Historically, that cross has resulted in 11 money-earning offspring to date, including 2014 NRHA L4 Open Futurity Champion Shine N Spook, 2016 NRHA L4 Open Futurity finalist Smart Ebony Spook, and 2017 National Reining Breeders Classic L4 Open fourth-place finisher Smart Shiners Spook. After bringing the newest prospect into his barn, Larcombe debuted Shines Like Spook at the Tulsa Reining Classic, then took him to one other pre-futurity before hauling to Oklahoma City. 

Making the Rounds

In the first round of the NRHA Futurity Open prelims, Larcombe faced what every rider fears when his mount stumbled in the first stop. However, the seasoned professional had confidence that the horse could make up for the mistake. 

“I knew I had to make up some ground, so I really ran him hard in the circles, and he was great,” Larcombe recalled. “He really stayed with me.”

Although Larcombe feels stopping is the horse’s best maneuver, the go-round run revealed his realm of talent includes circling, too.

“He’s got a really cool way of curling up and stopping, but he’s a good circler, too,” he explained. “You can really push him out there, and he comes back. He’s a show horse.”

While the stallion’s small stature might deceive onlookers, his athleticism and heart more than make up what he lacks in size. In fact, his compact stature makes the horse’s stops and circles even more impressive. 

In the open semifinal, Shines Like Spook brought his A-game again, marking a 221 to secure a spot in the L4 Open finals. 

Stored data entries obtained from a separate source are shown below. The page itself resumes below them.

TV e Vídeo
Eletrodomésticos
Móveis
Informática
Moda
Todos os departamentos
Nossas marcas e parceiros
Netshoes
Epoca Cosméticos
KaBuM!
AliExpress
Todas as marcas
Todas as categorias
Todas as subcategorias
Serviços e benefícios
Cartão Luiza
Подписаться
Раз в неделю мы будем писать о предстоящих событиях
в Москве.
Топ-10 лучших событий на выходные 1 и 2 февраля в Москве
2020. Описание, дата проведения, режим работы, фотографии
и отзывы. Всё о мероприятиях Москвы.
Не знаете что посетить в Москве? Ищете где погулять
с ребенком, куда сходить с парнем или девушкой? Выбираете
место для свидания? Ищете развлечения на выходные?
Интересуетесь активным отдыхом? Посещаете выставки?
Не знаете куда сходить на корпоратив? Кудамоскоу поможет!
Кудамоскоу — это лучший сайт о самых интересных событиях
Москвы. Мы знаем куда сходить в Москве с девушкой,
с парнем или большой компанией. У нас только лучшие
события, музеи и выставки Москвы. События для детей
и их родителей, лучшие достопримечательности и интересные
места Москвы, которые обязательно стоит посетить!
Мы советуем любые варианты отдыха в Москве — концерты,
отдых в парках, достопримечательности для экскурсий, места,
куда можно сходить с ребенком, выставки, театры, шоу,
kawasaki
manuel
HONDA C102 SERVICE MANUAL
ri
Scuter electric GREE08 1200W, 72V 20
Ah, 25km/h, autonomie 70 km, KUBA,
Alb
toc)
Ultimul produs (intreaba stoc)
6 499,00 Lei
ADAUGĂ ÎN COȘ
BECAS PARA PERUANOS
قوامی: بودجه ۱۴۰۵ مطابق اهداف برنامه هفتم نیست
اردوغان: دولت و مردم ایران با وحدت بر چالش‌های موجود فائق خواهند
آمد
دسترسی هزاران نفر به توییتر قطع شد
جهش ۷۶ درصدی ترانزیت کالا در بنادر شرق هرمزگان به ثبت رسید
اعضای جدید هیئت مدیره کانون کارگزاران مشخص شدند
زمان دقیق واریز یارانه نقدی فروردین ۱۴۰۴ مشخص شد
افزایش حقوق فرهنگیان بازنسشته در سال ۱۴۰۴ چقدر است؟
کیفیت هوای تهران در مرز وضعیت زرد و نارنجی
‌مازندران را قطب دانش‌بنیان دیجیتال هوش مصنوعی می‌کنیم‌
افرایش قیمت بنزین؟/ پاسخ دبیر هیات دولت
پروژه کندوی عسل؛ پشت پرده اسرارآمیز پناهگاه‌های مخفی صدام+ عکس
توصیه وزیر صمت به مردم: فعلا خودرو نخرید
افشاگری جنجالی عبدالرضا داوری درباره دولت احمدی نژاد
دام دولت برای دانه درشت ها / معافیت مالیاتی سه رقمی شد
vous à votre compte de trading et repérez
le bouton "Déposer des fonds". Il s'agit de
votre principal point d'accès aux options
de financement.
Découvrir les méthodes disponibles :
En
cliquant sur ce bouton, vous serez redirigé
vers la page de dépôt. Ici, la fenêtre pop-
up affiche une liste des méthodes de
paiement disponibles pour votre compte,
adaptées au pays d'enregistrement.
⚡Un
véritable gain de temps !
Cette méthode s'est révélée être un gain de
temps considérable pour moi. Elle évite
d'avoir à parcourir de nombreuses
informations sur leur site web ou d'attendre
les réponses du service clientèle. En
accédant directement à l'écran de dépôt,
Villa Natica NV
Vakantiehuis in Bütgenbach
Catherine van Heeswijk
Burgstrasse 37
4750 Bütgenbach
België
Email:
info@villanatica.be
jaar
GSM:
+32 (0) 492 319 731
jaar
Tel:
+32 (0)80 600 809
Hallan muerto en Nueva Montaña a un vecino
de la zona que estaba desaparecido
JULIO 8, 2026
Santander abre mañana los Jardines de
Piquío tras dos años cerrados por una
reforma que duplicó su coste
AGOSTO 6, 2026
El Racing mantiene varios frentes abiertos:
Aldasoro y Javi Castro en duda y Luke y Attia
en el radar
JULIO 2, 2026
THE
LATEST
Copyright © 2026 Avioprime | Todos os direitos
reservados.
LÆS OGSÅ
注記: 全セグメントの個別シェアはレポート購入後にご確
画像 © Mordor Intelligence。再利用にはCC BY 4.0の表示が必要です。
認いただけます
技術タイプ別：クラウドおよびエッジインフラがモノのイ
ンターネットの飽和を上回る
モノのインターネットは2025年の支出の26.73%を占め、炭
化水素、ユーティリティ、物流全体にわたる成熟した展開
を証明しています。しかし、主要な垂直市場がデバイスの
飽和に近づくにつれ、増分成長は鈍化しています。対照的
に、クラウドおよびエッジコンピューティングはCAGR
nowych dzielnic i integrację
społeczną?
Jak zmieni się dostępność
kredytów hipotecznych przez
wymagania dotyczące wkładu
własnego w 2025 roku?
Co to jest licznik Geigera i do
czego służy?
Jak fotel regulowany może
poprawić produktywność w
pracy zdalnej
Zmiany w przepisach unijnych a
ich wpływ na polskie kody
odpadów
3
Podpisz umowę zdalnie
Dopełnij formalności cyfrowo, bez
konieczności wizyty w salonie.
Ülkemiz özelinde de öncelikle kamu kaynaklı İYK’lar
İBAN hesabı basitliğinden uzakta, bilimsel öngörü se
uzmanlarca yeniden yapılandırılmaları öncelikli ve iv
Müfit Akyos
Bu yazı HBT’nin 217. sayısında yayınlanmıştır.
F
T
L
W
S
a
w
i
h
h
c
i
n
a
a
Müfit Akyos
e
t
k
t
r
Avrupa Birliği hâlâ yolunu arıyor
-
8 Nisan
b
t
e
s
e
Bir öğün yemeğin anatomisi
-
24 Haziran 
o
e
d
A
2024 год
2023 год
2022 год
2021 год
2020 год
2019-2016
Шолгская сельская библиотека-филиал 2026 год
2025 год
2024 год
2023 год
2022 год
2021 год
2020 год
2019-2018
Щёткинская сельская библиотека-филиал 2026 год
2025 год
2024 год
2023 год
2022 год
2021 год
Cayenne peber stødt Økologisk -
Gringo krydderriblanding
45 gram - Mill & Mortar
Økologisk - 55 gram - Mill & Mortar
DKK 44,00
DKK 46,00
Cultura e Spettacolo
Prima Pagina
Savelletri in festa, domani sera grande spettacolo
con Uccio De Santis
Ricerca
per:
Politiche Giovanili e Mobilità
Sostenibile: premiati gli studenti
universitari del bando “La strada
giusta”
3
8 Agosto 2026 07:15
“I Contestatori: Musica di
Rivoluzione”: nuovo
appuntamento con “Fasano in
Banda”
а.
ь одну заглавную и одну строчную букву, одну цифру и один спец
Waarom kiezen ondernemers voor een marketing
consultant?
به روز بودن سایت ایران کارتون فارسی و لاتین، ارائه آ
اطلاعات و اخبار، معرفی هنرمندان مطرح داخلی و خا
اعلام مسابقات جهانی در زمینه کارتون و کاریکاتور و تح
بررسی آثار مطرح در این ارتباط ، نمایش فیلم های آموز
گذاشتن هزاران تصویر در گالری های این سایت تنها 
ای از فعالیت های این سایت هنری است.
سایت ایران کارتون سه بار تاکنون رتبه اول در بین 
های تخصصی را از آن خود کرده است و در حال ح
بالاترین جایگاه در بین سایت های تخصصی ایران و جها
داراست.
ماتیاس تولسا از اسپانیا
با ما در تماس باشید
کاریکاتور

“He really stepped up and played with the big boys,” remarked Larcombe regarding the horse’s performance.

Martin Larcombe and Shines Like Spook with their awards at the 2019 NRHA Futurity
Larcombe and Shines Like Spook took home more than $42,600 in combined earnings from their success in L4–3 and Prime Time Open win.

A Prime Finale

On the final Saturday of the Futurity, the field of 31 contenders in the second section of the open finals included stellar competitors in all divisions—Level 4–1 and Prime Time. Larcombe needed to top a 217.5 to best his own score aboard One Sensationaldream, which held the lead in the Prime Time after the first section of the finals. When he ran into the Jim Norick Coliseum arena for his final run on Shines Like Spook, he knew his horse had what it would take to secure a one-two victory. 

“I didn’t get turned to the right as well as I could have,” Larcombe admitted. “But he was really good everywhere else. He stopped every time, stayed with me in the circles, changed leads really good.”

The judges agreed, and a score of 221.5 earned the pair a 10th place finish in L4 Open and third in L3, in addition to the Prime Time Open championship. To top it off, Shines Like Spook’s earnings, which totaled more than $42,600, pushed Sternberg over the mark to become the second NRHA Two Million Dollar Owner. (Read more about her achievement on page 46.) As the team looks ahead to the horse’s derby years, Sternberg and Larcombe have high hopes for him to stay on top.

“I know he’s got a lot of ability,” Larcombe noted. “I think he’ll mature a little bit more and get a little more solid as a show horse.”